### Passage to read
------------------------------------------------------------------------

Men's 1500 metres at the European Athletics Championships

= 1969 European Athletics Championships – Men's 1500 metres =

The men's 1500 metres at the 1969 European Athletics Championships was held in Athens, Greece, at Georgios Karaiskakis Stadium on 18 and 20 September 1969.

------------------------------------------------------------------------

### Prompt 1
Transcribe the stretch from "The men's 1500" through "20 September 1969." from the passage on the men's 1500 metres.
### Prompt 2
Using the passage on the men's 1500 metres, answer these questions:
(a) In which city was the event held?
(b) At which stadium did it take place?
(c) On what dates was it held?
The material that follows has no connection to the passage on the men's 1500 metres.

### Records shown

------------------------------------------------------------------------

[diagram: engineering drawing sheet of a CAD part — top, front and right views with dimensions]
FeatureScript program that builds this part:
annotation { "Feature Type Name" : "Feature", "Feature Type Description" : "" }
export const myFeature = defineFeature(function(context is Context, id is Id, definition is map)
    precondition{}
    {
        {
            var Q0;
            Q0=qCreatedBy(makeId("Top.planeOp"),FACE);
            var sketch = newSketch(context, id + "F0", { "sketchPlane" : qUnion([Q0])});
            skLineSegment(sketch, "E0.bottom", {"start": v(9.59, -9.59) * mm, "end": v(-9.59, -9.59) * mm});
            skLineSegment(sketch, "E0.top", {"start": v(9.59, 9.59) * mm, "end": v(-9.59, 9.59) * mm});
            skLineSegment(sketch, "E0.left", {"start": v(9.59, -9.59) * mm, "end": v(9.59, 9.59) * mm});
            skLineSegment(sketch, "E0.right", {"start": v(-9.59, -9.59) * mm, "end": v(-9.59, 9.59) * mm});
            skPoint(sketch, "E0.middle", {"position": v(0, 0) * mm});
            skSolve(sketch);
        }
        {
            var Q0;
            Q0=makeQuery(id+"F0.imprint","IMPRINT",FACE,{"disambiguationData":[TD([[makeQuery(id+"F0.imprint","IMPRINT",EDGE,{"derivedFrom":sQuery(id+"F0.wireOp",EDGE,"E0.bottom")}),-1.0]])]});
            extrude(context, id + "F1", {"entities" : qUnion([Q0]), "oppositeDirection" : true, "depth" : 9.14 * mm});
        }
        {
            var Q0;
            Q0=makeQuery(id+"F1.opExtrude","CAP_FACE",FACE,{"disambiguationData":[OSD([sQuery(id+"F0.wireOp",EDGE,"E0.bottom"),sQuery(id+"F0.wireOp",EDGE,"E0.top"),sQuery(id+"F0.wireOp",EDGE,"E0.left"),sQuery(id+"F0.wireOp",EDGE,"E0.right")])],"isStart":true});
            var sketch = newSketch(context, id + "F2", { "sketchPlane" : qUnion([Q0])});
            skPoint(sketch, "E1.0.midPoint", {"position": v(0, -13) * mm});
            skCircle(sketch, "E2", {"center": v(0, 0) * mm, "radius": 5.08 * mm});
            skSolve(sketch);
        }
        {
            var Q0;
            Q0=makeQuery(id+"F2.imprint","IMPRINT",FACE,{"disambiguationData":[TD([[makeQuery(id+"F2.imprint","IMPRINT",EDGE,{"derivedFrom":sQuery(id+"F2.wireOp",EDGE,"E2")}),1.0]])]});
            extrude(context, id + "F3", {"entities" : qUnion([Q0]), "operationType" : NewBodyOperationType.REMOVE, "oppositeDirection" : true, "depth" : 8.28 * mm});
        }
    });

------------------------------------------------------------------------

### Written answer 1
The men's 1500 metres at the 1969 European Athletics Championships was held in Athens, Greece, at Georgios Karaiskakis Stadium on 18 and 20 September 1969.

### Written answer 2
(a) Athens, Greece
(b) Georgios Karaiskakis Stadium
(c) 18 and 20 September 1969